Segment Open

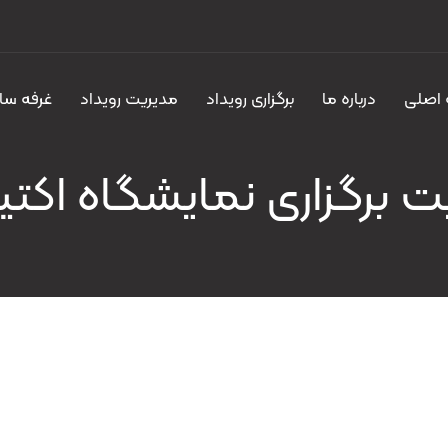
اصلی
درباره ما
برگزاری رویداد
مدیریت رویداد
غرفه سا
 برگزاری نمایشگاه اکتی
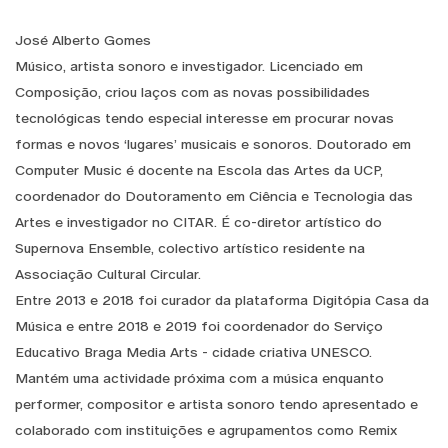
José Alberto Gomes
Músico, artista sonoro e investigador. Licenciado em
Composição, criou laços com as novas possibilidades
tecnológicas tendo especial interesse em procurar novas
formas e novos ‘lugares’ musicais e sonoros. Doutorado em
Computer Music é docente na Escola das Artes da UCP,
coordenador do Doutoramento em Ciência e Tecnologia das
Artes e investigador no CITAR. É co-diretor artístico do
Supernova Ensemble, colectivo artístico residente na
Associação Cultural Circular.
Entre 2013 e 2018 foi curador da plataforma Digitópia Casa da
Música e entre 2018 e 2019 foi coordenador do Serviço
Educativo Braga Media Arts - cidade criativa UNESCO.
Mantém uma actividade próxima com a música enquanto
performer, compositor e artista sonoro tendo apresentado e
colaborado com instituições e agrupamentos como Remix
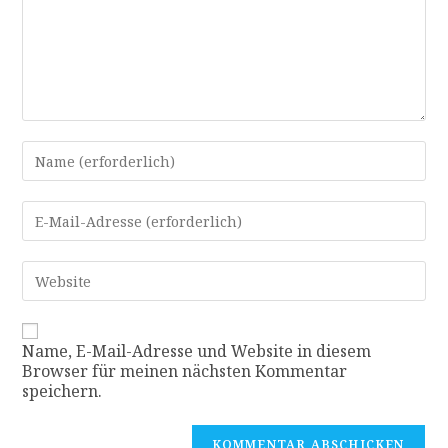
Name, E-Mail-Adresse und Website in diesem
Browser für meinen nächsten Kommentar
speichern.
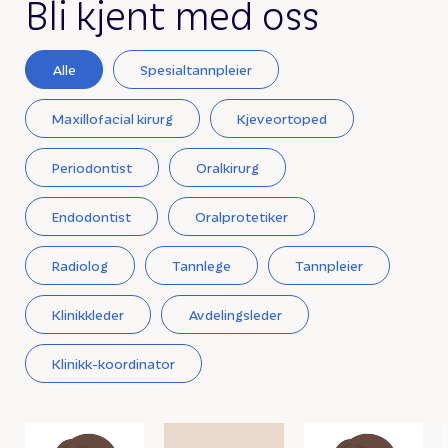
Bli kjent med oss
Alle
Spesialtannpleier
Maxillofacial kirurg
Kjeveortoped
Periodontist
Oralkirurg
Endodontist
Oralprotetiker
Radiolog
Tannlege
Tannpleier
Klinikkleder
Avdelingsleder
Klinikk-koordinator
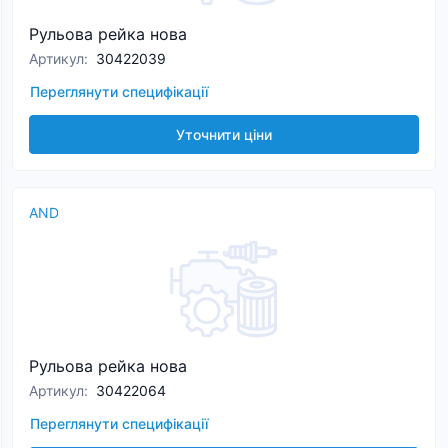
Рульова рейка нова
Артикул
:
30422039
Переглянути специфікації
Уточнити ціни
AND
Рульова рейка нова
Артикул
:
30422064
Переглянути специфікації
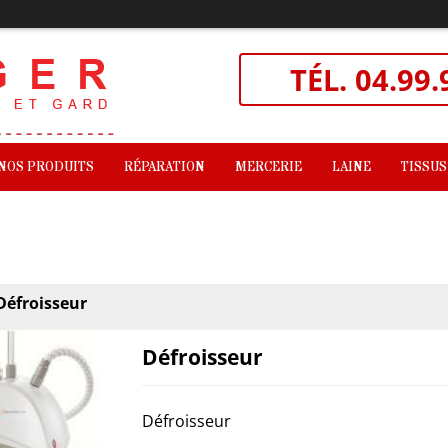
TÉL.
04.99.
NOS PRODUITS
RÉPARATION
MERCERIE
LAINE
TISSUS
Défroisseur
Défroisseur
Défroisseur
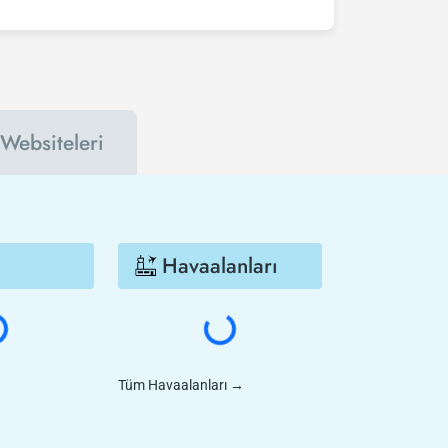
ını takip edebilirsiniz. Bu sayede hem havayolu
 çok daha ucuza satın alabilirsiniz.
 Websiteleri
Havaalanları
Tüm Havaalanları
→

Segment Closed

Reproduce the text from every entry above exactly, line for line, and leave the pictures out.

اصلی
درباره ما
برگزاری رویداد
مدیریت رویداد
غرفه سا
 برگزاری نمایشگاه اکتی
José Alberto Gomes
Músico, artista sonoro e investigador. Licenciado em
Composição, criou laços com as novas possibilidades
tecnológicas tendo especial interesse em procurar novas
formas e novos ‘lugares’ musicais e sonoros. Doutorado em
Computer Music é docente na Escola das Artes da UCP,
coordenador do Doutoramento em Ciência e Tecnologia das
Artes e investigador no CITAR. É co-diretor artístico do
Supernova Ensemble, colectivo artístico residente na
Associação Cultural Circular.
Entre 2013 e 2018 foi curador da plataforma Digitópia Casa da
Música e entre 2018 e 2019 foi coordenador do Serviço
Educativo Braga Media Arts - cidade criativa UNESCO.
Mantém uma actividade próxima com a música enquanto
performer, compositor e artista sonoro tendo apresentado e
colaborado com instituições e agrupamentos como Remix
Name, E-Mail-Adresse und Website in diesem
Browser für meinen nächsten Kommentar
speichern.
Bli kjent med oss
Alle
Spesialtannpleier
Maxillofacial kirurg
Kjeveortoped
Periodontist
Oralkirurg
Endodontist
Oralprotetiker
Radiolog
Tannlege
Tannpleier
Klinikkleder
Avdelingsleder
Klinikk-koordinator
Рульова рейка нова
Артикул
:
30422039
Переглянути специфікації
Уточнити ціни
AND
Рульова рейка нова
Артикул
:
30422064
Переглянути специфікації
TÉL.
04.99.
NOS PRODUITS
RÉPARATION
MERCERIE
LAINE
TISSUS
Défroisseur
Défroisseur
Défroisseur
ını takip edebilirsiniz. Bu sayede hem havayolu
 çok daha ucuza satın alabilirsiniz.
 Websiteleri
Havaalanları
Tüm Havaalanları
→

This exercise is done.